Fast zeitgleich wurde mit der Relativitätstheorie eine andere Säule der Physik errichtet: die Quantentheorie. Diese Theorie revolutionierte viele wohl etablierte Begriffe der Physik: Determinismus, Messprozess, Teilchen, Welle und Energie erhielten eine neue Definition und Interpretation. Viele physikalische Eigenschaften erwiesen sich als diskontinuierlich, diskret. Sie bestehen aus Quanten. In der speziell relativistischen Erweiterung der Quantenmechanik Paul Diracs findet man eine neue Teilcheneigenschaft, die den Bau und die Erscheinung der Materie dominiert: Spin. Ganzzahliger oder halbzahliger Spin teilt den Teilchenzoo in die zwei großen Gruppen Bosonen und Fermionen. Sie haben grundsätzlich unterschiedliches Verhalten in der Quantenstatistik, was sich im Spin-Statistik-Theorem niederschlägt. Die Bedeutung der Quantentheorie für den Zeitbegriff ist marginaler Natur. An sich impliziert die Quantentheorie selbst keine neuen Zeitbegriffe.

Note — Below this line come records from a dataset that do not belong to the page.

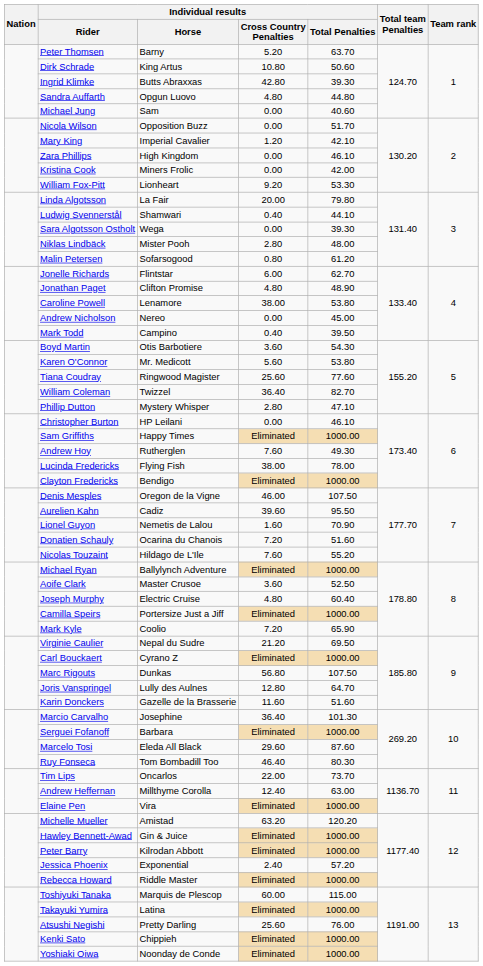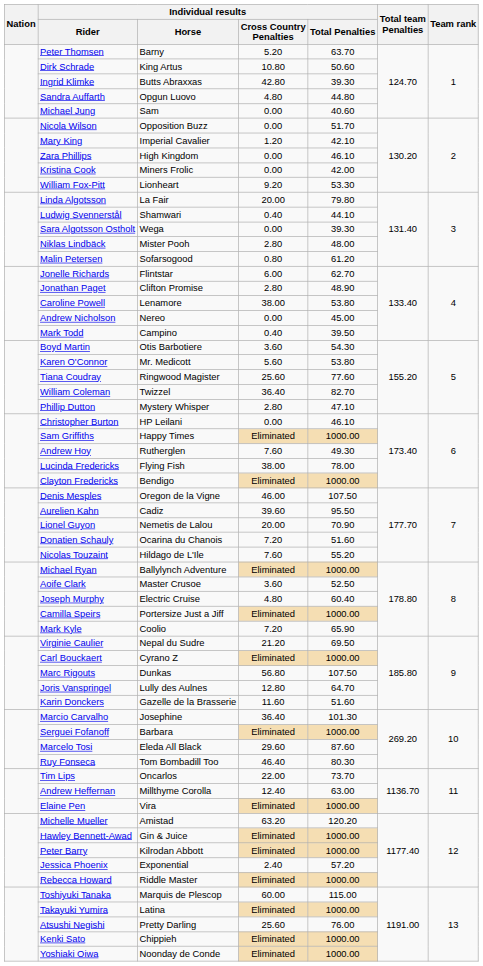Jonathan Paget | Individual results / Cross Country Penalties: 4.80 -> 2.80
Lionel Guyon | Individual results / Cross Country Penalties: 1.60 -> 20.00
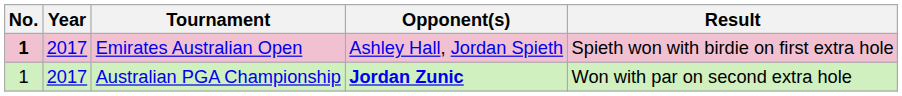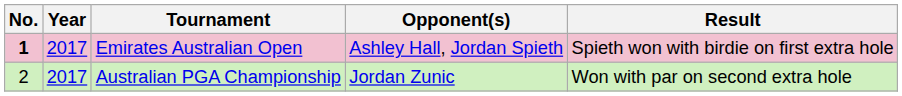Australian PGA Championship | No.: 1 -> 2
Australian PGA Championship | Opponent(s): bold -> normal
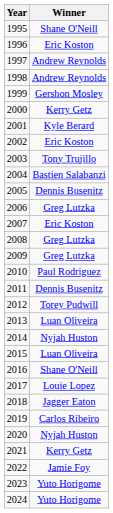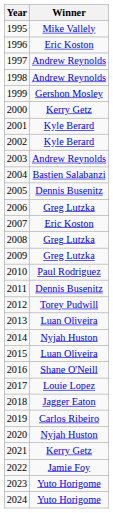1995 | Winner: Shane O'Neill -> Mike Vallely
2002 | Winner: Eric Koston -> Kyle Berard
2003 | Winner: Tony Trujillo -> Andrew Reynolds
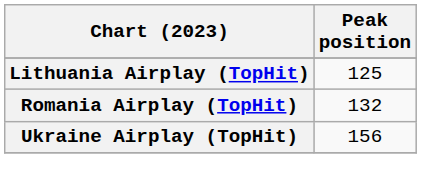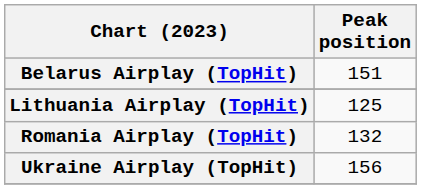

Erst eine Vereinigung der Konzepte der Allgemeinen Relativitätstheorie mit denjenigen der Quantenmechanik führt auf eine neue Natur der Zeit: die quantisierte Zeit. Die Theorie, die sich an der 'Verschmelzung beider Säulen der Physik' versucht, heißt Loop-Quantengravitation. In der bildhaften Sprache kann sie als 'Dach der Physik' angesehen werden. Sie nimmt Gesetze der Quantenwelt – wie die Heisenbergsche Unschärfe und das Pauli-Prinzip - ebenso ernst, wie die Gesetze der relativistischen Welt – wie Konstanz der Lichtgeschwindigkeit und Diffeomorphismusinvarianz. Dann resultiert zwingend, dass die Zeit in diskrete Portionen auf der Planck-Skala eingeteilt ist. Es gebe Zeitquanten einer Länge von 10-43 Sekunden. Die Verwendung des Konjunktivs im letzten Satz wurde mit Bedacht gewählt, denn die Loop-Quantengravitation ist keine bewährte Theorie. Die Gesetzmäßigkeiten der Wissenschaftstheorie erfordern nun sorgfältige Hypothesentests, die die neuen Loop-Konzepte auf eine Bewährungsprobe stellen. Sie kann sich nur bewähren, indem sie nicht falsifiziert werden kann. Gelingt dies, darf man von einer quantisierten Zeit sprechen – bislang ist das nur eine elegante Spekulation.